Let’s say I have the following preferences:
More-preferred: I press the off-switch right now, and then the AI turns off.
Less-preferred: I press the off-switch right now, and then the AI does not turn off
I would say that this is a preference over trajectories (a.k.a. universe-histories). But I think it corresponds to wanting my AI to be corrigible, right? I don’t see how this is “counterfactual”...
Hmm, how about this?
Most-preferred: I don’t press the off-switch right now.
Middle-preferred: I press the off-switch right now, and then the AI turns off.
Least-preferred: I press the off-switch right now, and then the AI does not turn off
I guess this is a “counterfactual” preference in the sense that I will not, in fact, choose to press the off-switch right now, but I nevertheless have a preference for what would have happened if I had. Do you agree? If so, I think this still fits into the broad framework of “having preferences over trajectories / universe-histories”.
None of the preferences you list involve counterfactuals. However, they involve preferences over whether or not you press the off-switch, and so the AI gets incentivized to manipulate you or force you into either pressing or not pressing the off switch. Basically, your preference is demanding a coincidence between pressing the switch and it turning off, whereas what you probably really want is a causation (… between you trying to press the switch and it turning off).
I said “When I think of “being able to turn off the AI when we want to”, I see it as a trajectory-kind-of-thing, not a future-state-kind-of-thing.” That sentence was taking the human’s point of view. And you responded to that, so I was assuming you were also taking the human’s point of view, and then my response was doing that too. But when you said “counterfactual”, you were actually taking the AI’s point of view. (Correct?) If so, sorry for my confusion.
OK, from the AI’s point of view: Look at every universe-history from a God’s-eye view, and score it based on “the AI is being corrigible”. The universe-histories where the AI disables the shutoff switch scores poorly, and so do the universe-histories where the AI manipulates the humans in a way we don’t endorse. From a God’s-eye view, it could even (Paul-corrigibility-style) depend on what’s happening inside the AI’s own algorithm, like what is it “trying” to do. OK, then we rank-order all the possible universe-histories based on the score, and imagine an AI that makes decisions based on the corresponding set of preferences over universe-histories.

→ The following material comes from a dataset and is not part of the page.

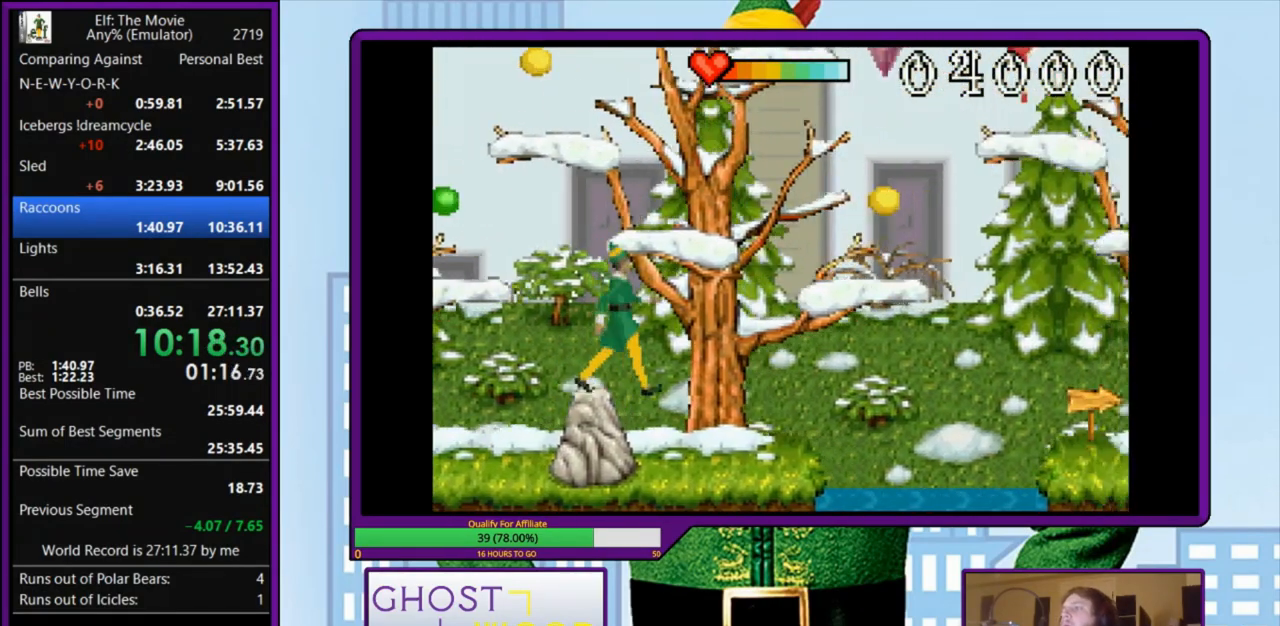
{"keys": ["right"], "events": [[233, "z", "down"], [433, "z", "up"]]}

Would you describe that AI as corrigible?
OK, from the AI’s point of view: Look at every universe-history from a God’s-eye view, and score it based on “the AI is being corrigible”. The universe-histories where the AI disables the shutoff switch scores poorly, and so do the universe-histories where the AI manipulates the humans in a way we don’t endorse. From a God’s-eye view, it could even (Paul-corrigibility-style) depend on what’s happening inside the AI’s own algorithm, like what is it “trying” to do. OK, then we rank-order all the possible universe-histories based on the score, and imagine an AI that makes decisions based on the corresponding set of preferences over universe-histories. Would you describe that AI as corrigible?
This manages corrigibility without going beyond consequentialism. However, I think there is some self-reference tension that makes it less reasonable than it might seem at first glance. Here’s two ways of making it more concrete:
A universe-history from a God’s-eye view includes the AI itself, including all of its internal state and reasoning. But this makes it impossible to have an AI program optimizes for matching something high in the rank-ordering, because if (hypothetically) the AI running tit-for-tat was a highly ranked trajectory, then it cannot be achieved by the AI running “simulate a wide variety of strategies that the AI could run, and find one that leads to a high ranking in the trajectory world-ordering, which happens to be tit-for-tat, and so pick that”, e.g. because that’s a different strategy than tit-for-tat itself, or because that strategy is “bigger” than tit-for-tat, or similar.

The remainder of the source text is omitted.